_BRIEF_.
Reproduce the rows below word for word, starting from the very first line and continuing through the line that contains "color zones: curves: ch0 [(0, 0.363)", including that line.

[Collected data rows]
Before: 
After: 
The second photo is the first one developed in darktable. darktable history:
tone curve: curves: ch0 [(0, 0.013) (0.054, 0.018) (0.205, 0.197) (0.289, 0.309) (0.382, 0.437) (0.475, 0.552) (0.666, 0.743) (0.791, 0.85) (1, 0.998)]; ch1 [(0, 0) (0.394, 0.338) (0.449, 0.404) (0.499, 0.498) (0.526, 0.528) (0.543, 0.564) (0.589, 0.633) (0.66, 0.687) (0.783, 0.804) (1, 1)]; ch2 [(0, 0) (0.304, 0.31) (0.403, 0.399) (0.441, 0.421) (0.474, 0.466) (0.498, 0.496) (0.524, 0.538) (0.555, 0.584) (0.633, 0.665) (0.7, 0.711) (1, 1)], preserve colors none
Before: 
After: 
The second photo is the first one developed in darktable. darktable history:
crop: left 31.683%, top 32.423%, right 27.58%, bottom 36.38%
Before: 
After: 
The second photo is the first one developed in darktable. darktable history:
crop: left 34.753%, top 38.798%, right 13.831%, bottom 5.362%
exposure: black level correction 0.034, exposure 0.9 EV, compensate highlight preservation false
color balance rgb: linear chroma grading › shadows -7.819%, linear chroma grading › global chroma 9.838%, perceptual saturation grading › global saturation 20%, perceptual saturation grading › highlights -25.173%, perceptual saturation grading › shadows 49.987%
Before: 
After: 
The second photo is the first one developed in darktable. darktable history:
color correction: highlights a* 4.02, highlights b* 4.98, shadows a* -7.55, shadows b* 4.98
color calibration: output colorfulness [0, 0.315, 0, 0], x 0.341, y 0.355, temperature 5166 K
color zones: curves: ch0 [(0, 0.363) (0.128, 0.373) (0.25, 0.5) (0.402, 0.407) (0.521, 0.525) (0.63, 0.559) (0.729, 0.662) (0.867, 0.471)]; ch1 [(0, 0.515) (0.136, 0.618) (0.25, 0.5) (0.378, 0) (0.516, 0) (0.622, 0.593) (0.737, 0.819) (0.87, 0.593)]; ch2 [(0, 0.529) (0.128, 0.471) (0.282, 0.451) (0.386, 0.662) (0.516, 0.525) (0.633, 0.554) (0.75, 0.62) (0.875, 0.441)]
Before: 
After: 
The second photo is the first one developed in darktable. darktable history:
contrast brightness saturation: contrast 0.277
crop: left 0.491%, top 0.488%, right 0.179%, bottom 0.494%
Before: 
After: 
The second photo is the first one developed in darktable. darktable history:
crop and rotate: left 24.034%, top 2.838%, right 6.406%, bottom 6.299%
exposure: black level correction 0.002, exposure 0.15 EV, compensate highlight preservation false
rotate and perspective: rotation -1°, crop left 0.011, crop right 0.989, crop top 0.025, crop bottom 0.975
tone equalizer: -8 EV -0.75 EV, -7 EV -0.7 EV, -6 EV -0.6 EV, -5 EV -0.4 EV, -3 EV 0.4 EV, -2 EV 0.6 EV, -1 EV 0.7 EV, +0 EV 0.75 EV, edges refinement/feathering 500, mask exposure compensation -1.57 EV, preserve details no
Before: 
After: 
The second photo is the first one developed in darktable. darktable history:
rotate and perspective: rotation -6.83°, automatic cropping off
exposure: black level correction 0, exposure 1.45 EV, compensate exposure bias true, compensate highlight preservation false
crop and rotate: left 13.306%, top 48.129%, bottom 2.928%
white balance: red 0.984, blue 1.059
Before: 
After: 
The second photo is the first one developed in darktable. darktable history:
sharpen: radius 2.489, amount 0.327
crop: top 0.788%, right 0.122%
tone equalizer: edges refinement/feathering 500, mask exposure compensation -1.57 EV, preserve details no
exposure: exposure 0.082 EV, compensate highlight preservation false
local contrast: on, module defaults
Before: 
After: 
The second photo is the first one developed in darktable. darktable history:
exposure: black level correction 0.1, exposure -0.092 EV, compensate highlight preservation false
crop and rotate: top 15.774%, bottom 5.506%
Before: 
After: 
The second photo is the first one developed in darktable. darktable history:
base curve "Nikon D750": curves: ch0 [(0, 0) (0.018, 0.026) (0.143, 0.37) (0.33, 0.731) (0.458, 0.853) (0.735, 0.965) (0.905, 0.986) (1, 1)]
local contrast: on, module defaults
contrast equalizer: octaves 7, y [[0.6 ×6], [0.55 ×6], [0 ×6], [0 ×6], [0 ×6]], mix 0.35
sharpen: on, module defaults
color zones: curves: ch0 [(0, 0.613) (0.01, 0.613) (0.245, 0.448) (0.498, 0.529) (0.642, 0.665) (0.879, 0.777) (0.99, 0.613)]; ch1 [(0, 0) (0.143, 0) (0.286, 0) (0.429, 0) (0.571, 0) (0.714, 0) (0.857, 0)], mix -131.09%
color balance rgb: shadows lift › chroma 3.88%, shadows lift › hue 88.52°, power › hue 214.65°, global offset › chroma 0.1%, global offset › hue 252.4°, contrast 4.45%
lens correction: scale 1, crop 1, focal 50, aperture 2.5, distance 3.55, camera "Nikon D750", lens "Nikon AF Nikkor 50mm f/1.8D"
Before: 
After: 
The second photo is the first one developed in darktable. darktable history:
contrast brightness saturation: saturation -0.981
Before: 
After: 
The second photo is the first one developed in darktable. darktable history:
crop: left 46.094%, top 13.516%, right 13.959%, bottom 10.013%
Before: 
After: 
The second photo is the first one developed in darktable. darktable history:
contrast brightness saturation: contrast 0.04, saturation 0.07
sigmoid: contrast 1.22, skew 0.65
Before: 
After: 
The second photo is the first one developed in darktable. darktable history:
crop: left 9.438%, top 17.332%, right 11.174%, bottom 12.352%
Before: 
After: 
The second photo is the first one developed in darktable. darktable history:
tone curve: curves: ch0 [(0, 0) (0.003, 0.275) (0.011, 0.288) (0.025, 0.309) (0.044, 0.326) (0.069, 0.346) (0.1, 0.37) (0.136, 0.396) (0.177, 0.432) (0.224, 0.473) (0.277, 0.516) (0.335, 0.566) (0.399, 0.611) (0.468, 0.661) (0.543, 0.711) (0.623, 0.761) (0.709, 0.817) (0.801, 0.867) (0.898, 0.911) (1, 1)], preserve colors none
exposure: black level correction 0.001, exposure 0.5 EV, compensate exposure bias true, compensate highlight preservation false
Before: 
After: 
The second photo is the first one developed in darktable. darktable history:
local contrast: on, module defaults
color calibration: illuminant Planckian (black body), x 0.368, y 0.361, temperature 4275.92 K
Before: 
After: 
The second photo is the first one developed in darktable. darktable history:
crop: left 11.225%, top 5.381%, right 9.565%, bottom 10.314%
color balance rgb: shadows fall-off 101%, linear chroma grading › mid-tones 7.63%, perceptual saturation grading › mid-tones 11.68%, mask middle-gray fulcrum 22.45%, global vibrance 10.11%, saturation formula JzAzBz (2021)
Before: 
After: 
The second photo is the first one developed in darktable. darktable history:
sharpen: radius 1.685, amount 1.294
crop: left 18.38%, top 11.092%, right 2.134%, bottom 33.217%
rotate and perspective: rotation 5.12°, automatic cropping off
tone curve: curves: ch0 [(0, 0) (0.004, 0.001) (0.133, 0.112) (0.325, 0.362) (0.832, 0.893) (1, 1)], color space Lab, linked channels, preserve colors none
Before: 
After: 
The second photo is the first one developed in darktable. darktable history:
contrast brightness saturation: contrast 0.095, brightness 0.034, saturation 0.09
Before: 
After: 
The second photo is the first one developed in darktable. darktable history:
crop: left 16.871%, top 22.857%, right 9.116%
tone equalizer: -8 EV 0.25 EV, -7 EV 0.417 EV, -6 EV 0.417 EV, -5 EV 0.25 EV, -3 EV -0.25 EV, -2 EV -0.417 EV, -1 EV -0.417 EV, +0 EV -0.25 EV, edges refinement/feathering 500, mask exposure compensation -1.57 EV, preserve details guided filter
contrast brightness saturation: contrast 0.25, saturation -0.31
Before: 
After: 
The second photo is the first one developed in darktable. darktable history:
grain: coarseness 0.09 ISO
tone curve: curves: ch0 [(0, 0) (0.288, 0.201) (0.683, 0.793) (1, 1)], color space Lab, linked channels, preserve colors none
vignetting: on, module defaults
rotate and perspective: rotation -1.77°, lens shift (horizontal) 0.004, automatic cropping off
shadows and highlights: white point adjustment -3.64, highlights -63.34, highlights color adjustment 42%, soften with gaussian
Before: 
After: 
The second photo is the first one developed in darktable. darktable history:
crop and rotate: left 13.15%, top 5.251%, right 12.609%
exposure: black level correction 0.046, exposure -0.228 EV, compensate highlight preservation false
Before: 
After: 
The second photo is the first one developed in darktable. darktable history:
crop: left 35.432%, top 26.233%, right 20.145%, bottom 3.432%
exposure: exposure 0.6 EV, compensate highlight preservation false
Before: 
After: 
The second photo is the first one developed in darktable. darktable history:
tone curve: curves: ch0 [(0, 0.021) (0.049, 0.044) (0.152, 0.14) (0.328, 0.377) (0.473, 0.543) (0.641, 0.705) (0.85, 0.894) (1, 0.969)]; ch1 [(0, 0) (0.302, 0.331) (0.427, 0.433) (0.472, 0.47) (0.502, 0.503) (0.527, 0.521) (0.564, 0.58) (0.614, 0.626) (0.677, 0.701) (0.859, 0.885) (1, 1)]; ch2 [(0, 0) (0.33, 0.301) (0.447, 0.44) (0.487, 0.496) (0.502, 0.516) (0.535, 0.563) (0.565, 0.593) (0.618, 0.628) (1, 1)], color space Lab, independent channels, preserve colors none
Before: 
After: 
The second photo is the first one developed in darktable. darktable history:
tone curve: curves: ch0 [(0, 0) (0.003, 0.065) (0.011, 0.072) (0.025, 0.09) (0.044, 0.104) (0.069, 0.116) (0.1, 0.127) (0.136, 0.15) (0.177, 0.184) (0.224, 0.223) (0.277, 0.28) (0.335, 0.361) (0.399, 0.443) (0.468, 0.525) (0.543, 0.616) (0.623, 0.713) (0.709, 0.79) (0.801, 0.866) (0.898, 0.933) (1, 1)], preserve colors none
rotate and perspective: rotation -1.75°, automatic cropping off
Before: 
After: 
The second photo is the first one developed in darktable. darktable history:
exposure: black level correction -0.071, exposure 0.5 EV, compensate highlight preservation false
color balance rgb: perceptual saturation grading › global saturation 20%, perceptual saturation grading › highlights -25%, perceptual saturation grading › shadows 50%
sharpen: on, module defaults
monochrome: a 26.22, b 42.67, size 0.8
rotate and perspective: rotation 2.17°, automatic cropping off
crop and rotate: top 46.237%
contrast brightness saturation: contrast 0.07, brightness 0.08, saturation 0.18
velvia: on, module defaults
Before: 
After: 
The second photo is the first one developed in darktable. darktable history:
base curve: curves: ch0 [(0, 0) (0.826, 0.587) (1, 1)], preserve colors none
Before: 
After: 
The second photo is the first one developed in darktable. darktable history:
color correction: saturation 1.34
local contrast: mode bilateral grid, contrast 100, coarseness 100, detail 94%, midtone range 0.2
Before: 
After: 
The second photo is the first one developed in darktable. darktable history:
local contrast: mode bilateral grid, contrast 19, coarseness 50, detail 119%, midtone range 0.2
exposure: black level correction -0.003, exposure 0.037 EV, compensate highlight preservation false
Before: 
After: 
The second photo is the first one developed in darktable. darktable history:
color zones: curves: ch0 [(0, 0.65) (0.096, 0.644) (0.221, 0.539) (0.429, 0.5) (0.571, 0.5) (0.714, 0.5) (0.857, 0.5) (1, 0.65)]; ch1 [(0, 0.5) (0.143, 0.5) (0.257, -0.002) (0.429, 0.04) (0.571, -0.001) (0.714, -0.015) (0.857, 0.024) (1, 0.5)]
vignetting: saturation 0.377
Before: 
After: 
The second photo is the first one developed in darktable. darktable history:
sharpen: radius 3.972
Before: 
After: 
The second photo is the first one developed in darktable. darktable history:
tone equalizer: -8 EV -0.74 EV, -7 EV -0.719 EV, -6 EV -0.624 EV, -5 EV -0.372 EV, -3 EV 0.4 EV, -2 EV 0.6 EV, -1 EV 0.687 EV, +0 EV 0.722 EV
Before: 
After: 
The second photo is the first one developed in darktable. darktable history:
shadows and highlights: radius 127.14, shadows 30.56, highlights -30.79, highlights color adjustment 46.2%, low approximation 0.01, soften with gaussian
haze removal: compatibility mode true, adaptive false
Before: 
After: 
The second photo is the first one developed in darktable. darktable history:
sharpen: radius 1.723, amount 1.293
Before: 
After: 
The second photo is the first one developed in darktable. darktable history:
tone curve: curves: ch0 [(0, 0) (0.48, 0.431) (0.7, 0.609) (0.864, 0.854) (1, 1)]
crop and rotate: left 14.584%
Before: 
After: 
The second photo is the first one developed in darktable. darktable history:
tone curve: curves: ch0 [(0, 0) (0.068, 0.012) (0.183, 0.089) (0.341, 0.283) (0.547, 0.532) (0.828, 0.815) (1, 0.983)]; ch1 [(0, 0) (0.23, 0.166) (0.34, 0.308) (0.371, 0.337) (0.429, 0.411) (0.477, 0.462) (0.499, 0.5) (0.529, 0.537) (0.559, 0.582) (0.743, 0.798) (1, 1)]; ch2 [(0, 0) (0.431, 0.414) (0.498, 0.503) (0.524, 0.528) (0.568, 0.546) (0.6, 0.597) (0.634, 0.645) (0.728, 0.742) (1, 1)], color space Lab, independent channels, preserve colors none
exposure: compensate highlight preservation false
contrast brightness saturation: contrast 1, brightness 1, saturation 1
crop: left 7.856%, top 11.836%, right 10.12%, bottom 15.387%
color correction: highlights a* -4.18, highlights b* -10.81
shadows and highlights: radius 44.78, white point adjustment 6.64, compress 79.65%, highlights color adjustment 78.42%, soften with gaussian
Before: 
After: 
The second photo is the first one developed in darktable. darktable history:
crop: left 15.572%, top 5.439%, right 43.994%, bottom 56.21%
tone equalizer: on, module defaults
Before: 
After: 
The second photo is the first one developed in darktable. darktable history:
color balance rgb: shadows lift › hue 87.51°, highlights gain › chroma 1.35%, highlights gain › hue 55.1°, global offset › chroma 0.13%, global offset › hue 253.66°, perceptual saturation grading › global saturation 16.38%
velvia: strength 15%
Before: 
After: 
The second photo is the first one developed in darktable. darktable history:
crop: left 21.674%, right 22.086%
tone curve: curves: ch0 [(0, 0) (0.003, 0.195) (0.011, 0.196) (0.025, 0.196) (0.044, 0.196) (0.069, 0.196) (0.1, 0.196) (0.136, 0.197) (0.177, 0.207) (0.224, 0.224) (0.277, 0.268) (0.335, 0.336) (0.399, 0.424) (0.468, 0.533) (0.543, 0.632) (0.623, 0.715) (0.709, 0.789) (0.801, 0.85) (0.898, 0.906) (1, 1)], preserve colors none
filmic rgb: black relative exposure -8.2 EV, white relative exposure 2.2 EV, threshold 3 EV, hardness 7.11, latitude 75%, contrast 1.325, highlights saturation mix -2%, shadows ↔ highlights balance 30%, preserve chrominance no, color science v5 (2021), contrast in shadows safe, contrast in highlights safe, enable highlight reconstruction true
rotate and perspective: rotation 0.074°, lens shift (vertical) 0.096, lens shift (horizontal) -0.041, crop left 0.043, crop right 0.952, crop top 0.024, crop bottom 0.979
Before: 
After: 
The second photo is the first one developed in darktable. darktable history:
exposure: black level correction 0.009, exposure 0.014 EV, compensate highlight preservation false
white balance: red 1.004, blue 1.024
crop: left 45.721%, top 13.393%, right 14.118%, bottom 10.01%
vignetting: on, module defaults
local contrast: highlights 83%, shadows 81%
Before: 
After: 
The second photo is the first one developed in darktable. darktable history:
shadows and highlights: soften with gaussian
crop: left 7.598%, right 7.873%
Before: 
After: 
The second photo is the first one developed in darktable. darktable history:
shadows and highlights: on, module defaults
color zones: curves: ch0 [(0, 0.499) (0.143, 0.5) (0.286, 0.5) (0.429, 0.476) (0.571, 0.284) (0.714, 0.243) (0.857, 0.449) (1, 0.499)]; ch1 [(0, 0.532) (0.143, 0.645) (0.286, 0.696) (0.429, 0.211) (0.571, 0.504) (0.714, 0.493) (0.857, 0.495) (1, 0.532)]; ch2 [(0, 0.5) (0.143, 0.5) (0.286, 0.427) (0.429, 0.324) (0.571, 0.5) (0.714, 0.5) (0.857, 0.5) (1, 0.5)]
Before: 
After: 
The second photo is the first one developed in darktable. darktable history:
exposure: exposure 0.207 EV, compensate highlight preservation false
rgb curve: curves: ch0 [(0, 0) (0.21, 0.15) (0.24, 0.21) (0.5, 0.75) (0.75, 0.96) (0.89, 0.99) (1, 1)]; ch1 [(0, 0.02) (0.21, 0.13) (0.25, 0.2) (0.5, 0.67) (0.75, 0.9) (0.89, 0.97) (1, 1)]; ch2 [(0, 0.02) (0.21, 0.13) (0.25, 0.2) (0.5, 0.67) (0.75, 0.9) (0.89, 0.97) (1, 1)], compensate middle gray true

_ANSWER_.
Before: 
After: 
The second photo is the first one developed in darktable. darktable history:
tone curve: curves: ch0 [(0, 0.013) (0.054, 0.018) (0.205, 0.197) (0.289, 0.309) (0.382, 0.437) (0.475, 0.552) (0.666, 0.743) (0.791, 0.85) (1, 0.998)]; ch1 [(0, 0) (0.394, 0.338) (0.449, 0.404) (0.499, 0.498) (0.526, 0.528) (0.543, 0.564) (0.589, 0.633) (0.66, 0.687) (0.783, 0.804) (1, 1)]; ch2 [(0, 0) (0.304, 0.31) (0.403, 0.399) (0.441, 0.421) (0.474, 0.466) (0.498, 0.496) (0.524, 0.538) (0.555, 0.584) (0.633, 0.665) (0.7, 0.711) (1, 1)], preserve colors none
Before: 
After: 
The second photo is the first one developed in darktable. darktable history:
crop: left 31.683%, top 32.423%, right 27.58%, bottom 36.38%
Before: 
After: 
The second photo is the first one developed in darktable. darktable history:
crop: left 34.753%, top 38.798%, right 13.831%, bottom 5.362%
exposure: black level correction 0.034, exposure 0.9 EV, compensate highlight preservation false
color balance rgb: linear chroma grading › shadows -7.819%, linear chroma grading › global chroma 9.838%, perceptual saturation grading › global saturation 20%, perceptual saturation grading › highlights -25.173%, perceptual saturation grading › shadows 49.987%
Before: 
After: 
The second photo is the first one developed in darktable. darktable history:
color correction: highlights a* 4.02, highlights b* 4.98, shadows a* -7.55, shadows b* 4.98
color calibration: output colorfulness [0, 0.315, 0, 0], x 0.341, y 0.355, temperature 5166 K
color zones: curves: ch0 [(0, 0.363) (0.128, 0.373) (0.25, 0.5) (0.402, 0.407) (0.521, 0.525) (0.63, 0.559) (0.729, 0.662) (0.867, 0.471)]; ch1 [(0, 0.515) (0.136, 0.618) (0.25, 0.5) (0.378, 0) (0.516, 0) (0.622, 0.593) (0.737, 0.819) (0.87, 0.593)]; ch2 [(0, 0.529) (0.128, 0.471) (0.282, 0.451) (0.386, 0.662) (0.516, 0.525) (0.633, 0.554) (0.75, 0.62) (0.875, 0.441)]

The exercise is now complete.